**Exercise requirements**
a) In the healthcare cost article, what annual cost does the 2026 Milliman Medical Index give for a hypothetical family of four on an employer-sponsored plan?
b) List the structural forces that the healthcare cost article says both reports describe.

**Selected passage**
What Happened:
The 2026 Milliman Medical Index, released May 20, put the annual healthcare cost for a hypothetical family of four on an employer-sponsored plan at $37,824, up 7.9% year over year. The Workspan Daily roundup picked it up on May 29. The jump is the biggest single-year increase outside the pandemic in more than a decade.
It is the second cost data point in nine days. Mercer's 2026 National Survey projected a 6.5% increase in employer health benefit cost per employee, the highest in 15 years. Mercer captures what employers spend, Milliman captures the all-in cost of family coverage, and both numbers landed in the same direction.
The drivers are structural. Pharmacy costs jumped 14.8%, led by GLP-1 utilization and high-cost specialty drugs. Outpatient facility prices rose 7.5%. Those two categories account for 69% of the year-over-year increase.
More Insight:
The cost shift to employees is already moving. Mercer found that 59% of employers will make cost-cutting changes to their plans in 2026, up from 48% in 2025 and 44% in 2024. The most common move is the simplest one. Higher deductibles and higher cost-sharing on the employee side. Payroll deductions for coverage are expected to rise 6% to 7% on the same plan, in line with the overall increase.
Milliman attributes most of the 14.8% pharmacy spike to GLP-1 utilization and high-cost specialty drugs. GLP-1 coverage is the single benefits decision that has split total rewards teams for two years, and the 2026 numbers will not make it easier. Employers that added Zepbound and Wegovy for obesity in 2025 are now looking at year-two utilization curves with no clean way to walk the coverage back. The long-term cardiovascular savings case is still emerging, the 12-month adherence research is still thin, and the headcount on coverage has already crossed a political threshold inside most companies.
Outpatient facility prices are the second pressure point. The 7.5% increase reflects hospital pricing power on the services that moved from inpatient wards into outpatient surgery centers over the last decade. Steerage to high-quality, low-cost sites of care is the lever benefits leaders still have on this side of the ledger, and the centers of excellence playbook is moving from optional to a default 2027 RFP requirement at larger employers.
Both reports describe the same structural forces. Pharmacy innovation that does not get cheaper, hospital pricing power that does not unwind, utilization that did not normalize after COVID. Total rewards leaders building the 2027 plan are setting their budgets against that multi-year baseline.

**Data for review**

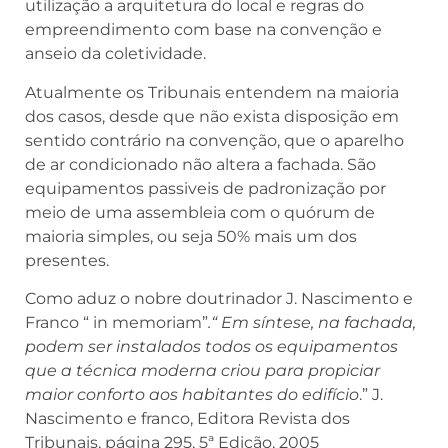
utilização a arquitetura do local e regras do
empreendimento com base na convenção e
anseio da coletividade.
Atualmente os Tribunais entendem na maioria
dos casos, desde que não exista disposição em
sentido contrário na convenção, que o aparelho
de ar condicionado não altera a fachada. São
equipamentos passiveis de padronização por
meio de uma assembleia com o quórum de
maioria simples, ou seja 50% mais um dos
presentes.
Como aduz o nobre doutrinador J. Nascimento e
Franco “ in memoriam”
.“ Em síntese, na fachada,
podem ser instalados todos os equipamentos
que a técnica moderna criou para propiciar
maior conforto aos habitantes do edifício
.” J.
Nascimento e franco, Editora Revista dos
Tribunais, página 295, 5ª Edição, 2005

**Answers per task**
a) $37,824

b)
- Pharmacy innovation that does not get cheaper
- Hospital pricing power that does not unwind
- Utilization that did not normalize after COVID